At the time, Frazier diplomatically sidestepped any suggestion that he was interviewed as a token minority candidate, but now he hints to John Shipley at the Pioneer Press that he suspected pretty much the same thing everyone else was suspecting.
”I can't answer for ownership, you know, what they were looking for and what they wanted out of the interviews. But I went into it believing each one would be a legitimate interview."
And did he come out feeling they were legitimate interviews?
"Um, I don't want to say which team, but one of them I was a little concerned about, and we went right down to the wire about whether I should even do the interview," he said. "On one of them, I left just wondering."
It doesn’t take a genius to know that Frazier is referring to the Seahawks. For his part, Frazier still believes in the usefulness of the Rooney Rule, which has good intentions but can sometimes lead to awkward situations where one team has its heart set on a certain coach and has to put a black coach through the paces just to be compliant.
There are currently six black head coaches in the NFL right now. It’s a decent sized number. It’s not fantastic, but it’s decent. You might think it’s time to retire the Rooney Rule as a result, but I’d argue against that.
Progress isn’t always an absolute upward curve. Just because there are six black coaches now, doesn’t mean it’ll always stay that way. In fact, I guarantee you it won’t, because Lovie Smith is soooo fired by December. Without the rule in place, the league could easily revert back to an all-white coaching environment. You only need to take a look at the disgraceful number of black head coaches in college football (four of 119 teams). Trust me, it can all go backwards.
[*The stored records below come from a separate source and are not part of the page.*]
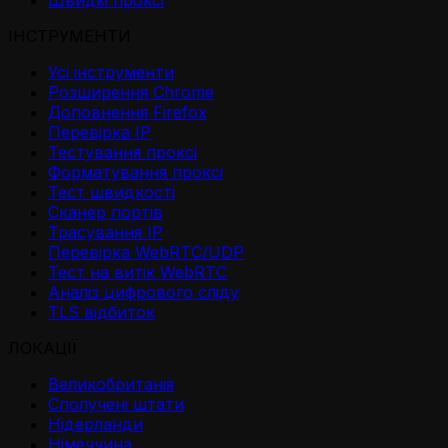
ІНСТРУМЕНТИ
Усі інструменти
Розширення Chrome
Доповнення Firefox
Перевірка IP
Тестування проксі
Форматування проксі
Тест швидкості
Сканер портів
Трасування IP
Перевірка WebRTC/UDP
Тест на витік WebRTC
Аналіз цифрового сліду
TLS відбиток
ЛОКАЦІЇ
Великобританія
Сполучені штати
Нідерланди
Німеччина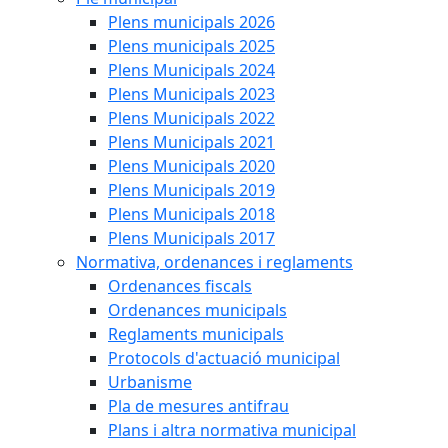
Plens municipals 2026
Plens municipals 2025
Plens Municipals 2024
Plens Municipals 2023
Plens Municipals 2022
Plens Municipals 2021
Plens Municipals 2020
Plens Municipals 2019
Plens Municipals 2018
Plens Municipals 2017
Normativa, ordenances i reglaments
Ordenances fiscals
Ordenances municipals
Reglaments municipals
Protocols d'actuació municipal
Urbanisme
Pla de mesures antifrau
Plans i altra normativa municipal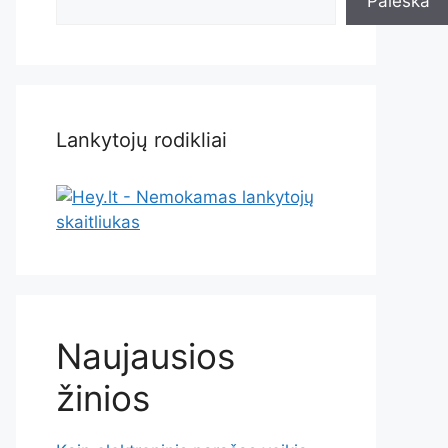
Paieška
Lankytojų rodikliai
Naujausios
žinios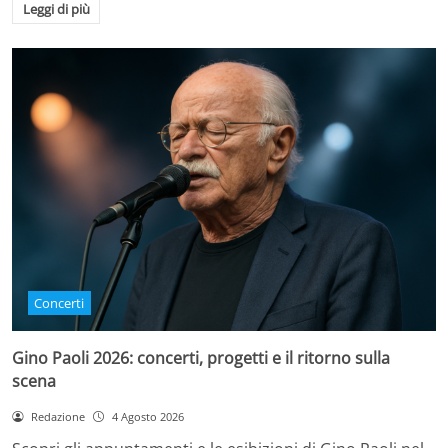
Leggi di più
Concerti
Gino Paoli 2026: concerti, progetti e il ritorno sulla
scena
Redazione
4 Agosto 2026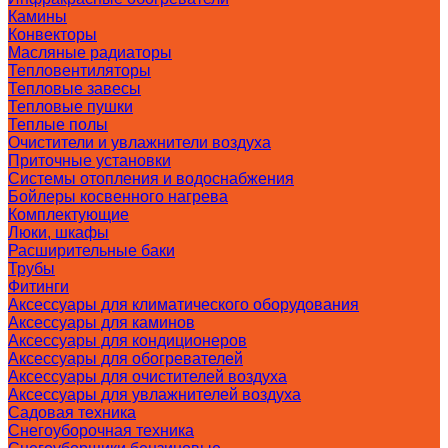
Камины
Конвекторы
Масляные радиаторы
Тепловентиляторы
Тепловые завесы
Тепловые пушки
Теплые полы
Очистители и увлажнители воздуха
Приточные установки
Системы отопления и водоснабжения
Бойлеры косвенного нагрева
Комплектующие
Люки, шкафы
Расширительные баки
Трубы
Фитинги
Аксессуары для климатического оборудования
Аксессуары для каминов
Аксессуары для кондиционеров
Аксессуары для обогревателей
Аксессуары для очистителей воздуха
Аксессуары для увлажнителей воздуха
Садовая техника
Снегоуборочная техника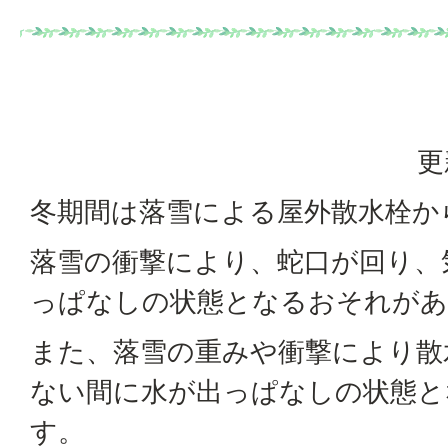
更
冬期間は落雪による屋外散水栓か
落雪の衝撃により、蛇口が回り、
っぱなしの状態となるおそれがあ
また、落雪の重みや衝撃により散
ない間に水が出っぱなしの状態と
す。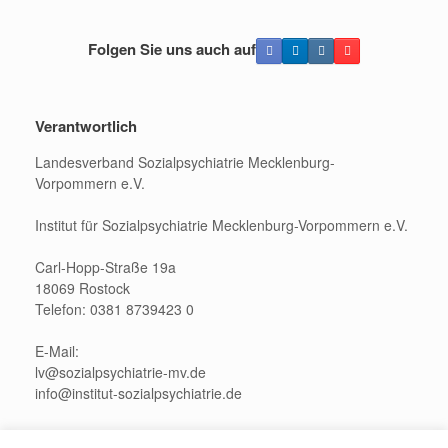
Folgen Sie uns auch auf
Verantwortlich
Landesverband Sozialpsychiatrie Mecklenburg-
Vorpommern e.V.
Institut für Sozialpsychiatrie Mecklenburg-Vorpommern e.V.
Carl-Hopp-Straße 19a
18069 Rostock
Telefon: 0381 8739423 0
E-Mail:
lv@sozialpsychiatrie-mv.de
info@institut-sozialpsychiatrie.de
Pressekontakt: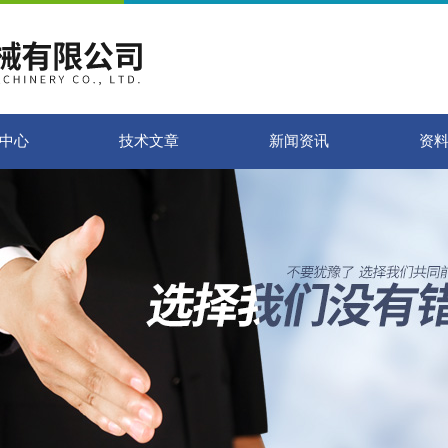
中心
技术文章
新闻资讯
资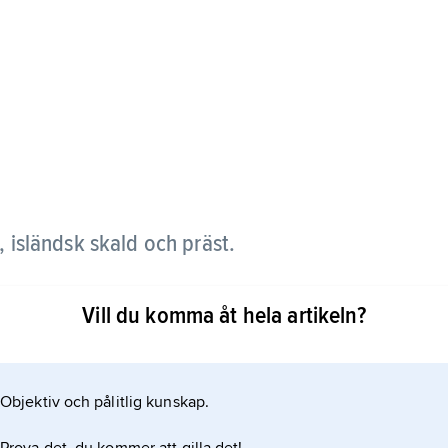
, isländsk skald och präst.
n med en minnesdrapa över Olav den helige (död
Vill du komma åt hela artikeln?
kvætt-strofer. Denna dikt om helgonkungen,
älv i Nidaros domkyrka, i närvaro av Norges
Objektiv och pålitlig kunskap.
ch Inge.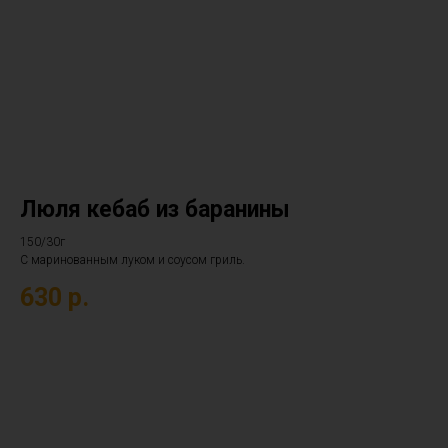
Люля кебаб из баранины
150/30г
С маринованным луком и соусом гриль.
630
р.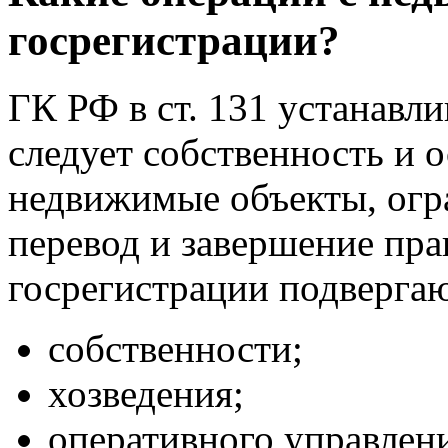
госрегистрации?
ГК РФ в ст. 131 устанавли
следует собственность и 
недвижимые объекты, огра
перевод и завершение пра
госрегистрации подверга
собственности;
хозведения;
оперативного управлен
The Rooney Rule has its faults, particularly when it creates a situation like the one Frazier went through. But it’s needed precisely because of that. Frazier is a better NFL coach than Pete Carroll. I promise you, whenever Frazier gets hired (and he will), he’ll have a better record than Carroll will with Seattle. The fact that he never even had a chance with them is why the rule still has value. Because if we live in a world where Leslie Frazier can lose out on a job to Pete Carroll and Chan Gailey, something is still sorely amiss.